Los Sims

Los Sims fue el experimento más exitoso de Will Wright, creador de Maxis y artífice de títulos como Sim City o Sim Earth, de los que ya hablamos hace un tiempo.

Aparecido en el año 2000, el juego planteaba un simulador social en el que tomamos el control de una familia de “Sims”, personas habitantes de un barrio cercano a Sim City. Al principio debíamos crear a nuestros Sims, eligiendo su aspecto y su personalidad, para posteriormente mudarlos a un hogar, el cual podíamos diseñar y decorar nosotros mismos, y tras ello poner a nuestros Sims a vivir. En ese momento no podíamos imaginar que los problemas no habían hecho más que comenzar.

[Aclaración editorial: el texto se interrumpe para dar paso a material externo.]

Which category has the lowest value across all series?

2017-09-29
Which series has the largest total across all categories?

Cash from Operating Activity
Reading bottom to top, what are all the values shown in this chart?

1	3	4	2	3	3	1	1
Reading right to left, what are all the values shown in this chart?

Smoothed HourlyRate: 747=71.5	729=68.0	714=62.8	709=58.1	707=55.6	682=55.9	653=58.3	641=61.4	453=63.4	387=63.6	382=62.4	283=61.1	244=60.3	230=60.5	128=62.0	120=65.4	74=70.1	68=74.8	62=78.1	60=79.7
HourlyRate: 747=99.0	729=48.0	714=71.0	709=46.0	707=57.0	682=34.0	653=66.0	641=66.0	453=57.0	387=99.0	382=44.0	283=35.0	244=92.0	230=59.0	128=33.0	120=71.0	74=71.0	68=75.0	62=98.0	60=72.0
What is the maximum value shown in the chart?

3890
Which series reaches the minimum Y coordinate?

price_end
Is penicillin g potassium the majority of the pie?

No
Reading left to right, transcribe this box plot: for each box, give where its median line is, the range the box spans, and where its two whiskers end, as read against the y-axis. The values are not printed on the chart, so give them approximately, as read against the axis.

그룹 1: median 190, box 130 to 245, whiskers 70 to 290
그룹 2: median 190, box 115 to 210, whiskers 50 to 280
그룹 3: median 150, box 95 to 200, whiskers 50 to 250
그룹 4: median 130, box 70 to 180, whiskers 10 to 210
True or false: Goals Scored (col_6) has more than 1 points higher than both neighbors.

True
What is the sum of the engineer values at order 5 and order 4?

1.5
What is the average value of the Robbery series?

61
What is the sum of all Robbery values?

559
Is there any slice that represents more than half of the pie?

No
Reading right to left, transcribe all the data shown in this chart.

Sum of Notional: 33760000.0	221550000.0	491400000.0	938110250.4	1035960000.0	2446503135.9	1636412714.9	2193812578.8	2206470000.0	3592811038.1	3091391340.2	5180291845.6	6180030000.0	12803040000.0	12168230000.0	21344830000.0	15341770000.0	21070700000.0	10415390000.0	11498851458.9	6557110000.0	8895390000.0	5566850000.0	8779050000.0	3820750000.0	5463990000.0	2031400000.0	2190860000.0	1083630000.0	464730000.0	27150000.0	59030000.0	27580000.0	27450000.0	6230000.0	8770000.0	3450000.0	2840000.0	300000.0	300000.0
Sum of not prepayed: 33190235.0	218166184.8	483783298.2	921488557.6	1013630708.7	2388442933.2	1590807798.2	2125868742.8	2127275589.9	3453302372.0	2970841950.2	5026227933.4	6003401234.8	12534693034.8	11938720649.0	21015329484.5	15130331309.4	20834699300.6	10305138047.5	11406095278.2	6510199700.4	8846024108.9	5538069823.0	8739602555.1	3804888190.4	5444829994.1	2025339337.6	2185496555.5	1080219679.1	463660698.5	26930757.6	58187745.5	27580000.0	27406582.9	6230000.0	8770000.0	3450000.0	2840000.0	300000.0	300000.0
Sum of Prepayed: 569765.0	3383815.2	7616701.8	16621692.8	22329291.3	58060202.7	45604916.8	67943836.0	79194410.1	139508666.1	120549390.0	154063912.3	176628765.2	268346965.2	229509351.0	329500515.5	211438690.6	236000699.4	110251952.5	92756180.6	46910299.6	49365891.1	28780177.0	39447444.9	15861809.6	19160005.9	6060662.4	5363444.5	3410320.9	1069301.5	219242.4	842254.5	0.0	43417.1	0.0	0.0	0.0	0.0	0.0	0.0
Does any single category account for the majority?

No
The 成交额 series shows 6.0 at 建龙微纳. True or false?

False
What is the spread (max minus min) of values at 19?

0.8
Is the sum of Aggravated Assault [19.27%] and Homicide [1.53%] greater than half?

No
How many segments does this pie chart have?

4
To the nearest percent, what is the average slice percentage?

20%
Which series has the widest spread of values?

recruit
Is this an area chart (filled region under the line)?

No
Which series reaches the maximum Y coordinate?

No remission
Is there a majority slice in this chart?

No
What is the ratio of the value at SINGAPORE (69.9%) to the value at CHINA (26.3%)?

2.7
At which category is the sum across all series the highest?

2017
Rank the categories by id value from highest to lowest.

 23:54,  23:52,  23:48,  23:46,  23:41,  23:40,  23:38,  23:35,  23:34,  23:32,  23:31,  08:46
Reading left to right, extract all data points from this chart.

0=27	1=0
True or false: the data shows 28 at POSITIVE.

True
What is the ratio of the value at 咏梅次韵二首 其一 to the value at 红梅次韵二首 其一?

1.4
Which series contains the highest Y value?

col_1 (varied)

Una vez mudados los Sims a su hogar debíamos empezar a vigilar sus necesidades, cuidando que realizaran todas las actividades cotidianas que una persona normal realizaría: comer, ir al servicio, ducharse y por supuesto, buscar un trabajo con el que mantenerse y mantener a su familia (si la hubiera), además nuestro Sim deberá tener la casa decorada adecuadamente y a su gusto, aparte de tener que relacionarse con los demás Sims y hacer amigos, que unido a la mejora de sus aptitudes y destrezas lo harán progresar en el trabajo, lo que nos permitirá acceder a mejores objetos que sacien las ansias consumistas de nuestro Sim. Nuestro Sim podrá también casarse y tener hijos, aunque estos nunca pasarán del estado de niñez. En caso de que no satisfaga sus necesidades diarias, su humor caerá por los suelos, volviéndose malhumorado y dejando de lado aun más cosas, corriendo el riesgo de llegar a morir, lo que por suerte no llegará a suceder muy a menudo.

Como podemos ver, el juego planteaba unas premisas bastante amplias, y aun así el entorno del juego era bastante limitado, ya que no podíamos abandonar nuestra casa más que para ir a trabajar, pero aun así el juego nos garantizaba horas y horas de diversión, en la que podíamos someter a nuestro Sim a nuestros experimentos, llevándolo a la más absoluta desgracia o convirtiéndolo en lo que soñemos ser nosotros mismos. Prácticamente sin límites, y sin un final definido.

Pronto esos límites comenzaron a ampliarse con varios packs de expansión, que permitieron al Sim salir de casa para visitar diferentes tiendas y restaurantes, irse de vacaciones, tener su propia mascota e incluso ser una estrella de cine o un poderoso mago.

Otro de los grandes alicientes de este juego y de sus expansiones es que prácticamente todos los edificios del juego eran personalizables por el jugador, además de que gracias a la inmensa comunidad generada en torno al juego era posible encontrar prácticamente cualquier objeto que desearamos y que había sido creado por fans.

Aunque los gráficos hoy por hoy resultan arcaicos, en su época no estaban nada mal, y la única pega achacable al rendimiento del juego eran las ralentizaciones que se daban en determinadas situaciones, sobre todo en las zonas comunitarias introducidas por las expansiones.

Finalmente mencionar que el juego está basado en varias teorías científicas y arquitectónicas acerca de cómo el entorno del hogar influye en nuestra vida y nuestro humor; y que además posee el galardón, junto con su segunda parte de la que hablaremos próximamente, de ser el juego de PC más vendido de la historia (título arrebatado a Myst, como ya comentamos anteriormente.